Look’s alright. So now let’s assign the appropriate labels to each of these subgraphs.

net2_cli %v% 'labels_bip' <- assign_bipartite_labels(net2_cli, 1)
net2_landuse %v% 'labels_bip' <- assign_bipartite_labels(net2_landuse, 1)
net2_govnc %v% 'labels_bip' <- assign_bipartite_labels(net2_govnc, 1)
net2_flood %v% 'labels_bip' <- assign_bipartite_labels(net2_flood, 1)
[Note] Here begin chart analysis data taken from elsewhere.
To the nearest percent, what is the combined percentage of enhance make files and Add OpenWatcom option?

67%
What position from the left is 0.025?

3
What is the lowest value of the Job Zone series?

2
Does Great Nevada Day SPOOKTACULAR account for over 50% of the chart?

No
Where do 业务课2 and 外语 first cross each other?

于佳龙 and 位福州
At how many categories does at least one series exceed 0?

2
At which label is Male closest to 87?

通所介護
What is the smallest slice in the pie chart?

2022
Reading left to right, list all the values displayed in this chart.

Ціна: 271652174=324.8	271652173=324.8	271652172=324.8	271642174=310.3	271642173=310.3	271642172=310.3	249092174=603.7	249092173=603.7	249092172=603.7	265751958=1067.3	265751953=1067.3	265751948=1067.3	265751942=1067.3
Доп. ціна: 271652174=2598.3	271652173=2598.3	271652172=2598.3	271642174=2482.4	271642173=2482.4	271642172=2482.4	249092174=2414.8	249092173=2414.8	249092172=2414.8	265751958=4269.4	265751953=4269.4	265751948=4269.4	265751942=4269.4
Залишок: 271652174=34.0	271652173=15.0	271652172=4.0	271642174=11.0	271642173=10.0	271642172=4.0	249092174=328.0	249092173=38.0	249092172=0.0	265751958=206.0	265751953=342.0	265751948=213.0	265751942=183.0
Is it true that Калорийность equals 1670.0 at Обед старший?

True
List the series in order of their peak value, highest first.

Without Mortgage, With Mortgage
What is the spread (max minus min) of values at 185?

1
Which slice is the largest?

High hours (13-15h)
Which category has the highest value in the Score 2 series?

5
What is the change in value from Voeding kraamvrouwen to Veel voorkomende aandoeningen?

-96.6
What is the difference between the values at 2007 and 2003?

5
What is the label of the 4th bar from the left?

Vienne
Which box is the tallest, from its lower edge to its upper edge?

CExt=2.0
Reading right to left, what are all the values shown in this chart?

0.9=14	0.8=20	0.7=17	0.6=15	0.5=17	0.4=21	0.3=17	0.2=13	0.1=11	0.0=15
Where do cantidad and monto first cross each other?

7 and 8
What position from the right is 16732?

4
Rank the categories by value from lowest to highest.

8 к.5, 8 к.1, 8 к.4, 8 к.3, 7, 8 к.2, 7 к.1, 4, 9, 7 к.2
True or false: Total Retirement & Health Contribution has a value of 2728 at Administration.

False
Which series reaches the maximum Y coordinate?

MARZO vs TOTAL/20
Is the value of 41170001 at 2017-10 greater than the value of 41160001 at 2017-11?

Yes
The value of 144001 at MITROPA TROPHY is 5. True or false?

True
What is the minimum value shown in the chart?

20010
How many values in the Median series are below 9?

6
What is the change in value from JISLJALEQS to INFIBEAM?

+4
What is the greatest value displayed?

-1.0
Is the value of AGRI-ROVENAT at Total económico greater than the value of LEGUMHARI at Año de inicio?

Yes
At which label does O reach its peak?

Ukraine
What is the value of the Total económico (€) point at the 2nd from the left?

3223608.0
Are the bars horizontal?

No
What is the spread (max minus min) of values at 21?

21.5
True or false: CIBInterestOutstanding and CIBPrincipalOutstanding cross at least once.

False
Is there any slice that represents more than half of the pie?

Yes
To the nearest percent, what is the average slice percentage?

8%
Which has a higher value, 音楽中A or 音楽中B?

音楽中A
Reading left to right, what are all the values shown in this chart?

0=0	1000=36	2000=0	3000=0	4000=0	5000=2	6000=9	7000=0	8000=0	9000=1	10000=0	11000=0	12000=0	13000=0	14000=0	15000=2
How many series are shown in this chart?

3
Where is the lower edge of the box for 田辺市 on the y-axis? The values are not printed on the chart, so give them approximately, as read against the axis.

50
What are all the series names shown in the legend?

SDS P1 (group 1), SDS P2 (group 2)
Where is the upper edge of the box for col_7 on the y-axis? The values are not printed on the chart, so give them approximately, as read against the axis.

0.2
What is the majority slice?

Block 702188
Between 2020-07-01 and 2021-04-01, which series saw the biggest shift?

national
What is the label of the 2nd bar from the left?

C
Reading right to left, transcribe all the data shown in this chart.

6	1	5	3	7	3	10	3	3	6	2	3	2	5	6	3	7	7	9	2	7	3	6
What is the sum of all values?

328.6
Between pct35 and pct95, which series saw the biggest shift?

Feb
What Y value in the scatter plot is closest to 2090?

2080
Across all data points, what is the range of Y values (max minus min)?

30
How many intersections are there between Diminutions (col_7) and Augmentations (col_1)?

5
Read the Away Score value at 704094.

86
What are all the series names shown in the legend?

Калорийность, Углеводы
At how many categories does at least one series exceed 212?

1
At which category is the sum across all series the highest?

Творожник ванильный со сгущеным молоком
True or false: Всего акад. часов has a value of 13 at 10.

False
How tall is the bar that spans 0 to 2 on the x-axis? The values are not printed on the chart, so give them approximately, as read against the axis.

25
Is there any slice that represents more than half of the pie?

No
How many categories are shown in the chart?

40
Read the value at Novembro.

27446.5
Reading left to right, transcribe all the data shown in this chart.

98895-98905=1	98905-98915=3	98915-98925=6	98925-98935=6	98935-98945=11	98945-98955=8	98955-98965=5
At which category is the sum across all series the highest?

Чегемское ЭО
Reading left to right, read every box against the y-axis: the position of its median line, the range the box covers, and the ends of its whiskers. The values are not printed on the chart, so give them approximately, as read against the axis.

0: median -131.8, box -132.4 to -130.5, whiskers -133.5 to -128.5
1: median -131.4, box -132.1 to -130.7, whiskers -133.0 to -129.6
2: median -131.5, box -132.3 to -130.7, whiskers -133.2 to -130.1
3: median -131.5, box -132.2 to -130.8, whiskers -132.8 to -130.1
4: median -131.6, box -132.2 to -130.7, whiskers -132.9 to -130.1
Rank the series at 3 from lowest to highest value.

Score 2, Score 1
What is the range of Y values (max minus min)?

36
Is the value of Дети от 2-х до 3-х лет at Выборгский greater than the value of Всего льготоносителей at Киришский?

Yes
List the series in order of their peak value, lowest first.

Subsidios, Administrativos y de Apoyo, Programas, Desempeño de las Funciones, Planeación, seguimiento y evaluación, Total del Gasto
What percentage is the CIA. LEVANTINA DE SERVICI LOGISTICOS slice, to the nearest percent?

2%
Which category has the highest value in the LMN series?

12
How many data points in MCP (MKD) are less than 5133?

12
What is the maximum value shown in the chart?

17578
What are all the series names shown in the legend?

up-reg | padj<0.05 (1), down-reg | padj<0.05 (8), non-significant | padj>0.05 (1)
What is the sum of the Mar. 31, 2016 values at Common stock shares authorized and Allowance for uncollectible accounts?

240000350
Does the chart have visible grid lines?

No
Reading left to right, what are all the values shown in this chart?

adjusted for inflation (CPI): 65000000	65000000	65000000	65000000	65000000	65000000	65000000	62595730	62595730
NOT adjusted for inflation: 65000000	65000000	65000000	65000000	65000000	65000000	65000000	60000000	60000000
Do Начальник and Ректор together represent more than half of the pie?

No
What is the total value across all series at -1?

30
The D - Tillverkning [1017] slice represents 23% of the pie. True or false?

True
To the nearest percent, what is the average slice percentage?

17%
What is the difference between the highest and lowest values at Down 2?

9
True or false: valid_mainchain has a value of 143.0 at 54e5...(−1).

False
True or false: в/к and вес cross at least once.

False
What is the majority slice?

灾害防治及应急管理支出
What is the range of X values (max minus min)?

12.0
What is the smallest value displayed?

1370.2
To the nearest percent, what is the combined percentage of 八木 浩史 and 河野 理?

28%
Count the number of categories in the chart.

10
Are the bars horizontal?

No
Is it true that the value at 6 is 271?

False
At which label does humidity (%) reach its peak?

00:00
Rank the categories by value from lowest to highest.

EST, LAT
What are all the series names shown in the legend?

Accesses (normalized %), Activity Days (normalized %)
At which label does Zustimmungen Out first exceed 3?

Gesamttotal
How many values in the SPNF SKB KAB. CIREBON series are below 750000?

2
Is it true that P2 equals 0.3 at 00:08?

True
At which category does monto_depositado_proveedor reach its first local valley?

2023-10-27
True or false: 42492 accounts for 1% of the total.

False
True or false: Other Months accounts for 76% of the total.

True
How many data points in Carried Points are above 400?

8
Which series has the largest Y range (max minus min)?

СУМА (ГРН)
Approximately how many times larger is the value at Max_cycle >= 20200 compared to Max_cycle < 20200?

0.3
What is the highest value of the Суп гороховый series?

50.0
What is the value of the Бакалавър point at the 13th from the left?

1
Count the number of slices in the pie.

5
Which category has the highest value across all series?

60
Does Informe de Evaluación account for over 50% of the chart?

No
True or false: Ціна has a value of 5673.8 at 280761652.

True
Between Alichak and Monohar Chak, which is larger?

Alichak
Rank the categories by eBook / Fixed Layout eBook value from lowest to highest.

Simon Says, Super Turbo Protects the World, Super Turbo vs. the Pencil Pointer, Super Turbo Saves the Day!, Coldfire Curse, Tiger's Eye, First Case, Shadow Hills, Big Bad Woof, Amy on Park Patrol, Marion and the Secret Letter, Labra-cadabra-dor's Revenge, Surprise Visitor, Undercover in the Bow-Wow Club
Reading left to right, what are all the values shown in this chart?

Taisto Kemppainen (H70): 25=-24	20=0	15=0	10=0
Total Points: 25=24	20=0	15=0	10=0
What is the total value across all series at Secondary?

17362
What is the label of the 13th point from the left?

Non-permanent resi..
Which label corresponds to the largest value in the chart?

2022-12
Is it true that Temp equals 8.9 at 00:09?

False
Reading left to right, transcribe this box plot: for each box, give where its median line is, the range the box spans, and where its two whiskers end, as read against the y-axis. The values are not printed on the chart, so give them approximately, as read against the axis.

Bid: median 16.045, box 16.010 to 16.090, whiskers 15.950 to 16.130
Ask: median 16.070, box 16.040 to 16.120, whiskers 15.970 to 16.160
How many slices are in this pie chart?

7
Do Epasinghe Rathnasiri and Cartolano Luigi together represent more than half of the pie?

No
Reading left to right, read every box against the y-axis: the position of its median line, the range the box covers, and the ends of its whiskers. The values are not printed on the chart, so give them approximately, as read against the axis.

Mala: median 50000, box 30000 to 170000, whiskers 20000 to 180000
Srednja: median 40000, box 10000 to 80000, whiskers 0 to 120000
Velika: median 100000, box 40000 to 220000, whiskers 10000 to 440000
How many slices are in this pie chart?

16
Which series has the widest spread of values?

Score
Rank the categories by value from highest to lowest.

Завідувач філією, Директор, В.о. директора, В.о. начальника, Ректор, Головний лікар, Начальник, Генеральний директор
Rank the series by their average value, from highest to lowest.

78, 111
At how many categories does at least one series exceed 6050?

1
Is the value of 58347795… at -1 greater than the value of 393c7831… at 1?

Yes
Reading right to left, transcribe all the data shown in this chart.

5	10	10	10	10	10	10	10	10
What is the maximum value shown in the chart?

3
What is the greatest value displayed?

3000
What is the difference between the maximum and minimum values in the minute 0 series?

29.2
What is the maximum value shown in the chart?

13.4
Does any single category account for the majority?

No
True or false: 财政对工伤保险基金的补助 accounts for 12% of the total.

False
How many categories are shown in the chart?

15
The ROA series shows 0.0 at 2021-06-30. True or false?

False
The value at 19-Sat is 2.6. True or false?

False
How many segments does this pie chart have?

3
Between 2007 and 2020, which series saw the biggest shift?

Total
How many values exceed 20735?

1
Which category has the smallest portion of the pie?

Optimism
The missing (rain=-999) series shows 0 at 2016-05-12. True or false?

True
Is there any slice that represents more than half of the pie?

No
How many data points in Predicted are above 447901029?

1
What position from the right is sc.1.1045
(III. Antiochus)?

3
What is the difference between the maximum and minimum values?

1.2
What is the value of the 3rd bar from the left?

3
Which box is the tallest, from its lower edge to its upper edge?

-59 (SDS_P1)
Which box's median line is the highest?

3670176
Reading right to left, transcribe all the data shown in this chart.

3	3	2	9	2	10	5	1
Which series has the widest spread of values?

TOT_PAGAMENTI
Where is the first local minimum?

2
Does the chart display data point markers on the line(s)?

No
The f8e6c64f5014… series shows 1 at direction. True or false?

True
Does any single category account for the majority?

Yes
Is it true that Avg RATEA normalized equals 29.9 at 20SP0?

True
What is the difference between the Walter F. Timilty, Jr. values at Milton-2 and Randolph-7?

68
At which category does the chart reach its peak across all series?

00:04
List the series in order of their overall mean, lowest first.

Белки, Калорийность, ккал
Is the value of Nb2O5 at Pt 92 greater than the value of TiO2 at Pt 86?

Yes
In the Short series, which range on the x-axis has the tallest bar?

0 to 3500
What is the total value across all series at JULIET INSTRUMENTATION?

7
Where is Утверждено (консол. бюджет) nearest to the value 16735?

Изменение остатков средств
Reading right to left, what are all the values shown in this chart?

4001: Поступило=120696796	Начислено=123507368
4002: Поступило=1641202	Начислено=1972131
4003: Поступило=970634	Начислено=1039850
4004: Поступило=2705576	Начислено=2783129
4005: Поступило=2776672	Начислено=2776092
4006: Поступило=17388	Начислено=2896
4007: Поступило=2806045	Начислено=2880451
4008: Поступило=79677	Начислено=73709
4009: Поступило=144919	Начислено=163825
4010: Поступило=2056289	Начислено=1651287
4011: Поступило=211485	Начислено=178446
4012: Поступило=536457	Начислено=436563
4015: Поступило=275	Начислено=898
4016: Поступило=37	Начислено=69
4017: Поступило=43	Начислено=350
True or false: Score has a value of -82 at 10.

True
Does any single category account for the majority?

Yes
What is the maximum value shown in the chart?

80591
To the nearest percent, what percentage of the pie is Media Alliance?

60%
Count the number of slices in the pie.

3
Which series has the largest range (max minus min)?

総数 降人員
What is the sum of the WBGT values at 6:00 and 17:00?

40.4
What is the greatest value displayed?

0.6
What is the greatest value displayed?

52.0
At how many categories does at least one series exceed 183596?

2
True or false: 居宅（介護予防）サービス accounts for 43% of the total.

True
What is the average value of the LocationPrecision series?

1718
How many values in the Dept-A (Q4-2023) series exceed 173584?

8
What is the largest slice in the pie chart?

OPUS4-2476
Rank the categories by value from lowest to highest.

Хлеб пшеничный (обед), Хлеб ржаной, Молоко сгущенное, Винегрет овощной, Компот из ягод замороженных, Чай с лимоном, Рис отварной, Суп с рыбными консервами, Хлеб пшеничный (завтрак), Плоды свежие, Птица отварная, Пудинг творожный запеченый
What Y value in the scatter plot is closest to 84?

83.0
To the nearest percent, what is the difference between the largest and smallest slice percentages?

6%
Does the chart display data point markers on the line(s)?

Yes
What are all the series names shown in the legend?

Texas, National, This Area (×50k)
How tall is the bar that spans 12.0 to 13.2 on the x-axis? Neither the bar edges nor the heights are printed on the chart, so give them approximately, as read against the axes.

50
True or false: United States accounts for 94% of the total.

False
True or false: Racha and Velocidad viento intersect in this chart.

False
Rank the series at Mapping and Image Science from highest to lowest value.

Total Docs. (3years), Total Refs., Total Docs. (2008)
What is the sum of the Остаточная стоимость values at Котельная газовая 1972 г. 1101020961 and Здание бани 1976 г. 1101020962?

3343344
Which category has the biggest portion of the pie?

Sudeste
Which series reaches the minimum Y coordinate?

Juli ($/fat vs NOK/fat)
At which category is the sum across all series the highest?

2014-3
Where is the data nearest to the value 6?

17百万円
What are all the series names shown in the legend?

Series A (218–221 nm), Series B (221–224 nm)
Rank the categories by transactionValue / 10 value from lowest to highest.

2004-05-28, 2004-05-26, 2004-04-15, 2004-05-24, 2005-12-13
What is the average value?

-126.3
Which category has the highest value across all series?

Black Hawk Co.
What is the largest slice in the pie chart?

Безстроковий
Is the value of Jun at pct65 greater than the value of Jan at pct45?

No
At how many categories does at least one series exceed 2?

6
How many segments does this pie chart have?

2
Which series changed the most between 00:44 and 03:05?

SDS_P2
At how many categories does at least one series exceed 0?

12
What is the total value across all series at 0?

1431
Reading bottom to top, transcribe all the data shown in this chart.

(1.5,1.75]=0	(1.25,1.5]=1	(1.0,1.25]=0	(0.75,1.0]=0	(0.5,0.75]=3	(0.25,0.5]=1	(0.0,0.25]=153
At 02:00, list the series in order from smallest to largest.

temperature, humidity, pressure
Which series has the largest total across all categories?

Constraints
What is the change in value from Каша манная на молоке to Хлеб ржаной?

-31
Last, we want to plot them!

plot_bipartite_fx(net2_cli) + labs(title = "Scientific theme: Climate")
plot_bipartite_fx(net2_landuse) + labs(title = "Scientific theme: Land use")
plot_bipartite_fx(net2_govnc) + labs(title = "Management theme: Governance")
plot_bipartite_fx(net2_flood) + labs(title = "Management theme: Flooding")

How do organizations’ activity differ across projects with different scientific and management themes: climate, land use, governance, and flooding?